Wahrscheinlich wurde auch die Erstbrut des zweiten Paars zerstört. Am 24. Mai konnte ein noch brü-
tendes Weibchen und ein Weibchen mit vier kleinen Küken beobachtet werden. Etwas später wurden
beide Weibchen mit Küken beobachtet. Die beiden Familien wurden am 13. Juni letztmals beobachtet.

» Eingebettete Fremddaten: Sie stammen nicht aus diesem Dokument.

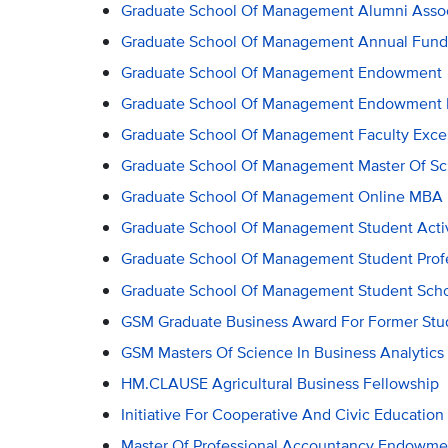
Graduate School Of Management Alumni Associ
Graduate School Of Management Annual Fund
Graduate School Of Management Endowment
Graduate School Of Management Endowment Fo
Graduate School Of Management Faculty Exce
Graduate School Of Management Master Of Sci
Graduate School Of Management Online MBA
Graduate School Of Management Student Activ
Graduate School Of Management Student Prof
Graduate School Of Management Student Scho
GSM Graduate Business Award For Former Stu
GSM Masters Of Science In Business Analytic
HM.CLAUSE Agricultural Business Fellowship
Initiative For Cooperative And Civic Education
Master Of Professional Accountancy Endowme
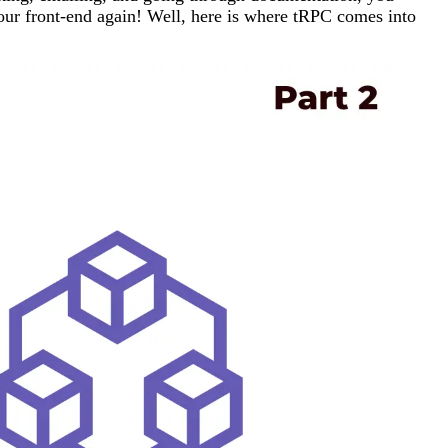
your front-end again! Well, here is where tRPC comes into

Die Küken wurden demnach rund drei Wochen alt. Ob einige davon flügge wurden, ist nicht klar.

Ostergauer Weiher
An den Ostergauer Weihern waren ab März immer wieder mehrere Kiebitze zu beobachten. Anfangs
balzten mehrere Vögel auch. Allerdings etablierten sich nur zwei Paare dauerhaft. Am 9. April wurde
das Gelege des ersten Paars gefunden und mit einem Nestschutzkorb überdeckt. Wenige Augenblicke
nach der Installation bebrütete das Weibchen mit der Farbringkombination «gelb – alu – blau – gelb»
sein Gelege wieder. Dieses Weibchen war 2013 in der Wauwiler Ebene als Küken beringt worden und
brütete von 2014–2020 mit Ausnahme von 2017 alljährlich in der Wauwiler Ebene. Leider wurde das
Gelege nach ca. drei Wochen trotz Schutzkorb prädiert.

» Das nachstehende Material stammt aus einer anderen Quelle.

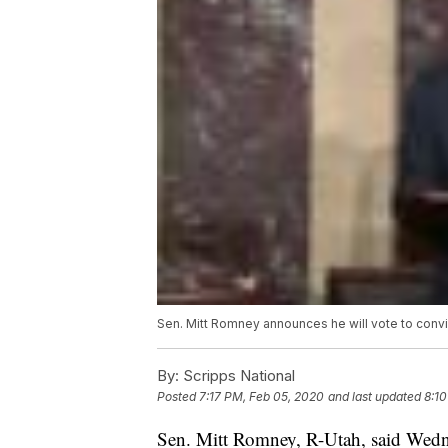
Sen. Mitt Romney announces he will vote to conv
By:
Scripps National
Posted
7:17 PM, Feb 05, 2020
and last updated
8:10
Sen. Mitt Romney, R-Utah, said Wednes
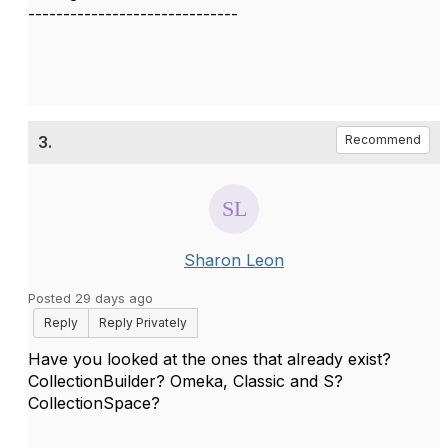
------------------------------
3.
Recommend
Sharon Leon
Posted 29 days ago
Reply
Reply Privately
Have you looked at the ones that already exist?
CollectionBuilder? Omeka, Classic and S?
CollectionSpace?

Ein zweites, unberingtes Weibchen brütete etwas später. Sein Gelege wurde am 18. April gefunden und
ebenfalls mit einem Nestschutzkorb geschützt. Die Küken schlüpften ca. am 14. Mai und drei davon
wurden mit Sicherheit flügge. Die Familie hielt sich bis Ende Juni am Brutplatz auf.

Abb. 11. An den Ostergauer Weihern brüteten 2021 zwei Paare. Drei Jungvögel wurden mit Sicherheit flügge. Die
Aufnahme zeigt sie am 9. Juni 2021 im Alter von ca. 26 Tagen. Sie hielten sich noch bis Ende Juni im Gebiet auf
(Foto: P. Kunz).

Gettnau LU
Mitte Mai legte ein unberingtes Paar ein Gelege in einem Schilffeld bei Gettnau LU an. Die Brut war mit
Sicherheit nicht erfolgreich. Entweder wurde das Gelege geplündert, überschwemmt oder aufgrund des
rasch aufwachsenden Schilfs verlassen.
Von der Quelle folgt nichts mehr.